Advancing Art & Culture for Over a Century!
“Women in the Tejano community have always kept cultural traditions alive.”
– Teresa Palomo Acosta and Ruthe Winegarten, Las Tejanas: 300 Years of History
For a combined 106 years of hard work in downtown Austin; investment, sacrifice, curation, community-building, activism and not to mention 10s of 1000s of skillets of migas, three amazing women stood out equally as the Pecan Street Association’s choice for 2017’s Heritage Award: Lidia Pérez, Cynthia Pérez and Sylvia Orozco.
Since 1983, Sylvia Orozco has been producing Mexican-American cultural programs and multimedia exhibits in downtown Austin, starting with the Día de los Muertos festival, and in 1984, establishing Mexic-Arte Museum, alongside Sam Coronado and Pio Pulido. In 1988, it moved from the Arts Warehouse space, known originally as Galería Mexico, at 300 San Antonio, to its present home at 419 Congress and receives approximately 75,000 visitors annually. The beloved Viva la Vida, is the largest and longest-running Día de los Muertos celebration in Austin.
Ms. Orozco is the daughter of a boot-maker from Guadalajara, and her mother was a community organizer and crafter. Even as a young girl, Sylvia was a collector – using found objects to make art. In the mid 1970s, she joined the Chicano student movement, lending her artistic skills. You can hear more about her early days in this interview, and see some of her paintings here, and hear Ms. Orozco educate us on some lost Latino downtown history.
Among her many honors, in 2007, she received the Ohtli Award from the Instituto de los Mexicanos en el Exterior of the General Consulate of Mexico and in 2009, was selected for the Austin Arts Hall of Fame.
In 1981, after a few years selling tacos from a stand on the drag, sisters Cynthia and Lidia Pérez opened Las Manitas on Congress Avenue, before any serious rehabilitation was taking place downtown. Soon after, they opened La Peña, the South-American term meaning, “festivals where local artisans gather to share art, music, poetry, performances, and social commentary.” Both venues became more than just a restaurant (or a music venue) or just an art gallery, they became gathering spots where folks came to share, just as they had imagined.
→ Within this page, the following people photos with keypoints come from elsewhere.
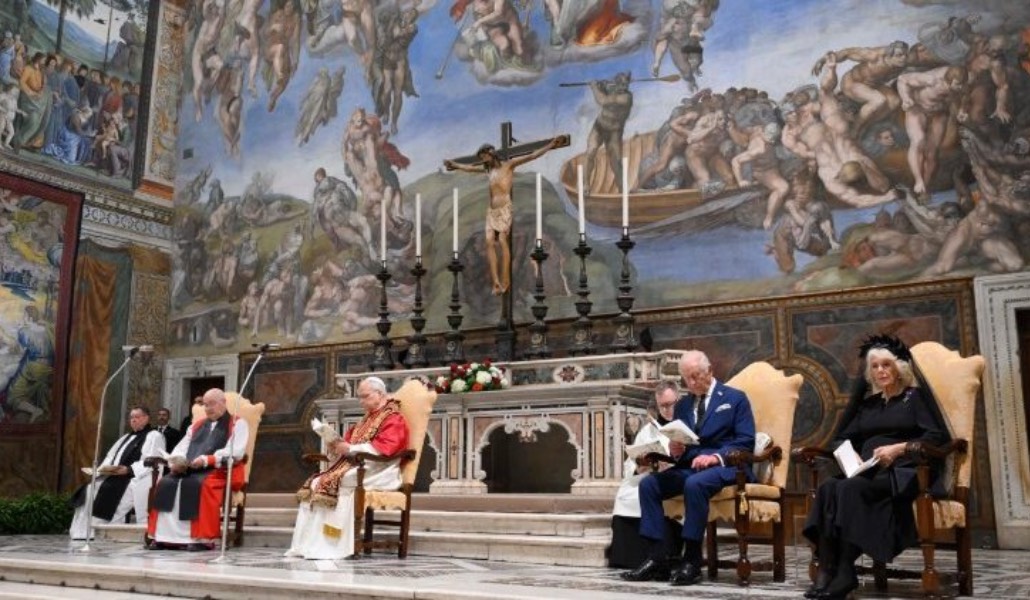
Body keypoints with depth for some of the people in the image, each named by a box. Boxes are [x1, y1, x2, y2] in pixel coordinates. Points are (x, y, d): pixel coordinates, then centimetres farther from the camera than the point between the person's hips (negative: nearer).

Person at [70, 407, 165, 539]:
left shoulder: (154, 436, 1)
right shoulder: (126, 437, 29)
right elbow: (111, 456, 22)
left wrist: (128, 469, -23)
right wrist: (105, 467, -1)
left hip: (136, 479, -8)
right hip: (116, 476, 8)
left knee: (112, 492, -29)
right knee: (91, 490, -9)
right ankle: (84, 532, -10)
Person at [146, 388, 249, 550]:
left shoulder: (238, 424, 6)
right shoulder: (197, 425, 27)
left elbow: (235, 452, -10)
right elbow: (180, 448, 18)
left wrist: (206, 460, -21)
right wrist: (177, 462, -6)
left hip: (220, 471, -6)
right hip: (190, 470, 6)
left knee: (201, 485, -36)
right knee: (165, 483, -19)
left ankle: (203, 538, -33)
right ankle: (164, 537, -20)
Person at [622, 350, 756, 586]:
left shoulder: (735, 398, 4)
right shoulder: (683, 405, 19)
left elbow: (746, 441, -6)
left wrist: (716, 456, -21)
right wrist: (675, 450, -6)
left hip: (726, 466, -5)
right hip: (689, 466, 6)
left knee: (695, 484, -38)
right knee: (648, 483, -20)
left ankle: (692, 562, -29)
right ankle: (656, 559, -21)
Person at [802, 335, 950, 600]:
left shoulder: (916, 396, 11)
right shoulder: (868, 403, 26)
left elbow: (939, 436, -2)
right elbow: (842, 438, 24)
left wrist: (898, 448, -15)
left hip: (902, 473, -4)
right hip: (867, 472, 5)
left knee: (852, 488, -35)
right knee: (828, 487, -30)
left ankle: (844, 571, -33)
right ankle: (825, 571, -39)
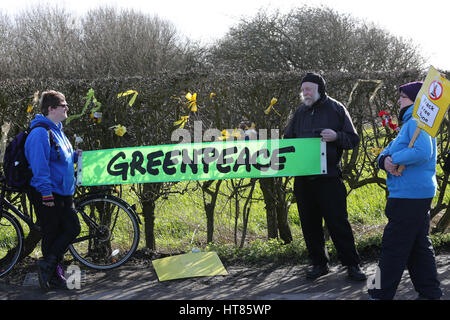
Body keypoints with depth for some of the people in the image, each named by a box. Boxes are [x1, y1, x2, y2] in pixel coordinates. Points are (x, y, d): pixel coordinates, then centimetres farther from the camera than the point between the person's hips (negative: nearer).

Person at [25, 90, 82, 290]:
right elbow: (40, 166, -22)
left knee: (72, 229, 6)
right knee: (52, 234, -1)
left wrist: (74, 156, 11)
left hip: (63, 193, 10)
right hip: (47, 195, -10)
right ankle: (54, 276, 9)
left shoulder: (57, 130, 14)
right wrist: (47, 194, -24)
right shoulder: (40, 133, -18)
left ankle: (48, 265, 11)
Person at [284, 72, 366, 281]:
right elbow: (287, 140, 21)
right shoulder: (300, 113, 13)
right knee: (309, 223, 9)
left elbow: (353, 140, 1)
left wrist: (336, 136, -18)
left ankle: (352, 264, 6)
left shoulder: (336, 109, 1)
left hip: (329, 177, -5)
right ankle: (319, 264, 20)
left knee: (338, 221, -4)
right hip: (303, 178, 5)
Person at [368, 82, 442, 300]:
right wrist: (385, 161, -7)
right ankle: (429, 292, 21)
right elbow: (386, 152, 17)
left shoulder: (416, 122, -12)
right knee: (418, 245, 15)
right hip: (418, 194, 10)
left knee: (393, 245, -5)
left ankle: (382, 294, 1)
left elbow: (423, 152, -29)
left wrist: (395, 159, -17)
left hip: (410, 196, -10)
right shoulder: (408, 124, 21)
Raised in San Antonio, with seven siblings, by pecan shellers, “community” was in their blood. Their parents opened a bakery and corner store, which became the de-facto community center. Their mother took on the role of community godmother, helping migrant workers with their English, getting on a path to citizenship, helping with their finances and even marriage counseling. Like mother/like daughters, they too have become godmothers, especially to their staff. “We don’t let them stay as dishwashers,” Lidia asserts. “We’re always coaching them, teaching them, promoting them up the line.”
It’s no wonder waitstaff at Las Manitas wore a T-shirt “bearing a collegiate-like crest for the ‘University of Rice and Beans.'”
Then the developers came…and the story of the struggle for Las Manitas (and their adjoining day care, Escuelita del Alma) became national, and the sisters, Comandantas in the fight. Austinites of all persuasions had come to see Las Manitas as “one of the places that makes Austin Austin.” Austin definitely lost a bit of its soul with its passing, but the sisters fight on via La Peña, and through those they mentored that continue the struggle.
The sisters have been honored by a variety of groups, including the Hispanic Chamber of Commerce and AIA Austin – where, in 2016, they were named “Collaborators of the Year.”